The world we live in, or better, the world of work that we inhabit has shifted. The shift is a seismic one, but not everyone’s been affected by it, yet. For those of us that have embraced this “new way,” we’re a step ahead and building our portfolio with each subsequent day spent scrambling and with each new project completed.
For more than a decade, I’ve been moving away from an outdated model of employment. This model promised job security, decent wages, and even benefits like health insurance, and other perks. If you still have an employer like that, count yourself lucky for now, but I am apt to refer to you as one of the “dinosaurs.” You’re fortunate in some ways, at least in the short-term because you have something that free agents and independent contractors don’t have—some measure of security, once again, in the short-term.

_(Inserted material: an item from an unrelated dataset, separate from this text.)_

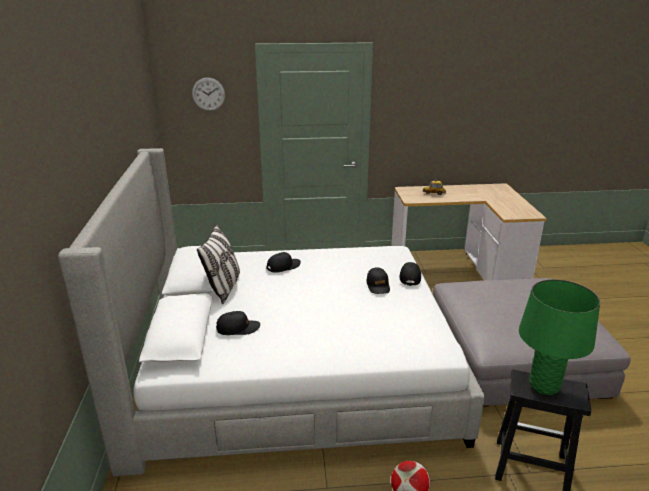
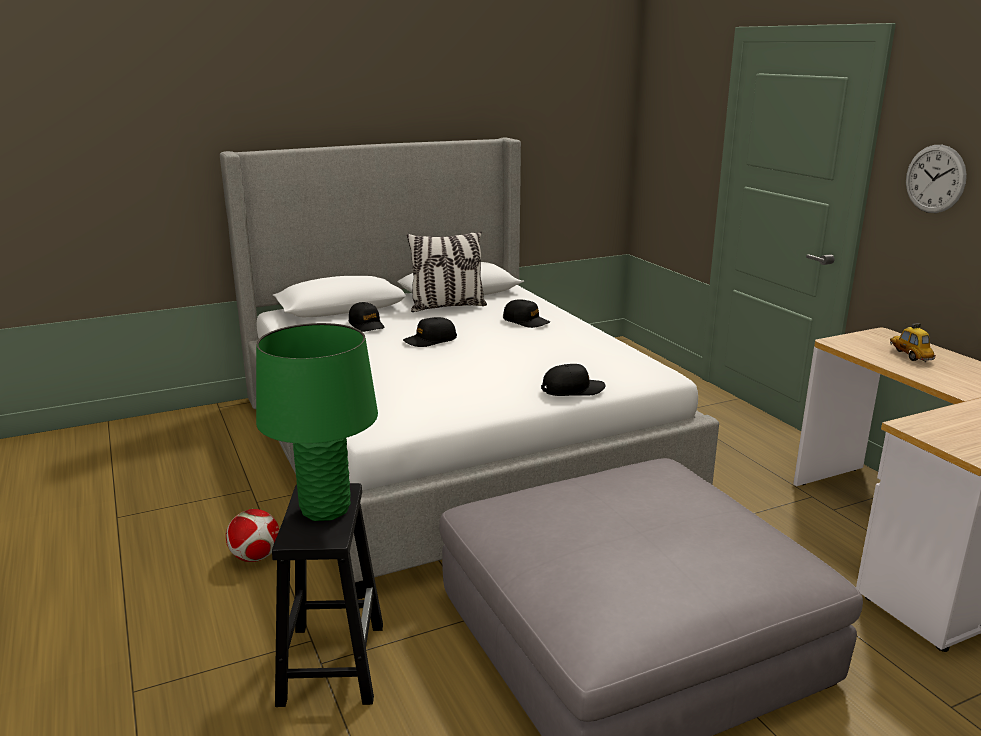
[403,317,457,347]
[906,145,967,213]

The day of reckoning is coming for most when they’re going to have nothing more than their toolkit of skills and little else. They’re going to have to make their own way, figuring out a new way to bring income in and keep roofs over their heads. It’s not easy, but that’s the reality for me and many others just like me. It forces creativity upon you in order to survive.
In my current state, I have 20 hours of income guaranteed; I say “guaranteed” because it’s only certain through the end of the year. On top of that the tasks at hand would be taxing for someone working 40 hours, let alone the 20 I’ve signed on for and am being compensated for. These 20 hours come without health insurance and the privilege of being whacked additionally for being self-employed. I am forced to scramble for what I need to live beyond that 20 doing a variety of other things–consulting, teaching, writing for pay, etc. Welcome to the 21st century world of work, Virginia!
My story is offered, not as an excuse to complain, but in fact, it’s offered me an opportunity to learn, gain new skills, enhance old ones, and build a wider network—these are the new perks of free agency. I’m also attempting to illustrate to all you dinosaurs that the handwriting’s on the wall and it’s time you took note of it and began making some preparation for the future. The employer that’s keeping you well-paid and stuck in a rut will someday kick you to the curb.
I’ve been there gotten past it and come out the other side, better for the experience. Life kicks you in the teeth from time to time. The true measure of your character is how you roll with adversity. It also determines your success on the other side of transition.